▶ PROVIDED DATA:
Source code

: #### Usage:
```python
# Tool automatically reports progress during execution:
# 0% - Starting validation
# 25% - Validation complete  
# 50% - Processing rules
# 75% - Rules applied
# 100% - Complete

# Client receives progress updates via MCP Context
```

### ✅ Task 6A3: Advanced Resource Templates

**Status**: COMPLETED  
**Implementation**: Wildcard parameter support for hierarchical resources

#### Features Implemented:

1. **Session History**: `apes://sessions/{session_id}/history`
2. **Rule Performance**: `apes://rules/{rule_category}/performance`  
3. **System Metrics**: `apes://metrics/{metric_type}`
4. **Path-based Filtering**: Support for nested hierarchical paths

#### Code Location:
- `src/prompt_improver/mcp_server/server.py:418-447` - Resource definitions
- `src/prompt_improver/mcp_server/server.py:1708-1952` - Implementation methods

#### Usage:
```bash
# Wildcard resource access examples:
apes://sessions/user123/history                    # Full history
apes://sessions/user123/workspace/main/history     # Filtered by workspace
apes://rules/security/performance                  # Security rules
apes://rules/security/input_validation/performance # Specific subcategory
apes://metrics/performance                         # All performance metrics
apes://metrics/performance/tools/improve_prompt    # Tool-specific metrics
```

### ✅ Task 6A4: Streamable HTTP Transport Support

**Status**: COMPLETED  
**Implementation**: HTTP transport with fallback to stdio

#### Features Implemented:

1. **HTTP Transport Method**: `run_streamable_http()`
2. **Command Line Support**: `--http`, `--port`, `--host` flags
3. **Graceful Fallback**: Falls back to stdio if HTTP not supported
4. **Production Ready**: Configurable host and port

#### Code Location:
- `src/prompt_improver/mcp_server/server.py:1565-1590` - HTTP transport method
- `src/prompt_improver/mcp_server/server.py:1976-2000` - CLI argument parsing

▶ ABOUT THIS TASK:
Your task is to write out the lines from the one with "4. **Production Ready**: Configurable" through the end of the records, exactly and with nothing added.

▶ TASK RESPONSE:
4. **Production Ready**: Configurable host and port

#### Code Location:
- `src/prompt_improver/mcp_server/server.py:1565-1590` - HTTP transport method
- `src/prompt_improver/mcp_server/server.py:1976-2000` - CLI argument parsing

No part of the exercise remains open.